Your body needs folate, or B-9, a naturally occurring vitamin in foods to fulfill many metabolic processes, including cell formation. You can get folate from whole foods or its synthetic counterpart, folic acid, from fortified foods, such as some cereals. An important function of folate and folic acid in the body is red blood cell formation. Adequate supplies of folate help create a blood count strong enough to deliver oxygen, which is needed to produce energy, efficiently throughout the body.
Sources of Folic Acid and Folate
Both natural and synthetic vitamin B-9 helps you maintain sufficient red blood cells for normal cellular energy. The Food and Drug Administration suggests that individuals at risk for B-9 deficiency, such as pregnant women, ingest both folate and folic acid from food sources. Natural folate is found in dry beans, leafy green vegetables, liver and eggs. Foods enriched with synthetic folic acid include ready-to-eat cereals, breads, rice, pasta and flour.
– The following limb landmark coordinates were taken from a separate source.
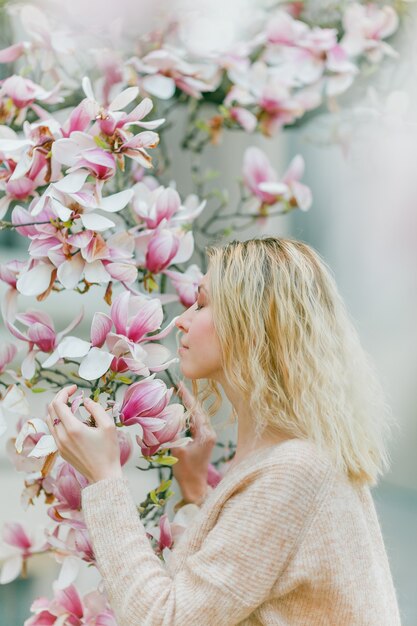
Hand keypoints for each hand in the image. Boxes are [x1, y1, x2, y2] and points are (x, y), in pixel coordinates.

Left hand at [46, 385, 122, 483]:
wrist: (104, 476)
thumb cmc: (109, 451)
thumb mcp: (108, 426)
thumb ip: (96, 409)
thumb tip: (86, 401)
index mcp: (73, 429)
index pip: (58, 404)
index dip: (64, 392)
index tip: (75, 388)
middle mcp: (62, 436)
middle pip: (50, 410)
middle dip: (60, 398)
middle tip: (72, 395)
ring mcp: (59, 445)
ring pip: (49, 421)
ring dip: (57, 410)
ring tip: (71, 406)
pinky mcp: (60, 451)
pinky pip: (54, 431)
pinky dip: (58, 421)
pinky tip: (71, 420)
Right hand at [171, 382, 216, 503]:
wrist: (194, 486)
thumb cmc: (186, 471)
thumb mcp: (177, 449)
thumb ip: (173, 432)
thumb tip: (167, 416)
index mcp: (205, 434)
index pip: (196, 410)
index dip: (187, 396)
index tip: (180, 384)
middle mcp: (209, 432)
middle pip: (198, 411)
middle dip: (187, 399)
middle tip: (177, 387)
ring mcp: (207, 436)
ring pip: (197, 416)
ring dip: (187, 407)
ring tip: (178, 395)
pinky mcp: (204, 440)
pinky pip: (195, 423)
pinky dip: (188, 416)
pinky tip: (180, 412)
When your blood count dips due to low folate levels, folic acid offers a quick energy boost because it exists in some food and supplements in larger amounts than the natural folate in whole foods.
In Healthy People
Sufficient daily intake of folic acid and folate help you maintain normal energy levels. The recommended daily value of B-9 in either form is 400 micrograms for adults, according to the U.S. Department of Agriculture. This amount is the dietary folate equivalent, a figure designed to equalize the different absorption rates by the body of folate and folic acid. You’ll find it listed on the nutrition facts label of packaged foods in relation to a suggested serving.
In Anemic People
Anemia causes fatigue due to decreased oxygen circulation to body cells. If you have vitamin-deficiency anemia, your doctor may suggest eating a folic acid–fortified cereal daily and taking a mineral supplement to restore your energy level. Dietary shortages of one nutrient, however, may accompany shortages of others. You might need additional input of other nutrients essential to blood cell production, such as vitamin B-2, or riboflavin, B-6, B-12 and C.
In Pregnant Women
Your vitamin B-9 levels may not be able to step up red blood cell production to offset the dilution of your blood that occurs during the first trimester of pregnancy. To avoid anemia and preserve your energy levels, the FDA recommends that women of child-bearing age increase their vitamin intake by utilizing both folate and folic acid food sources.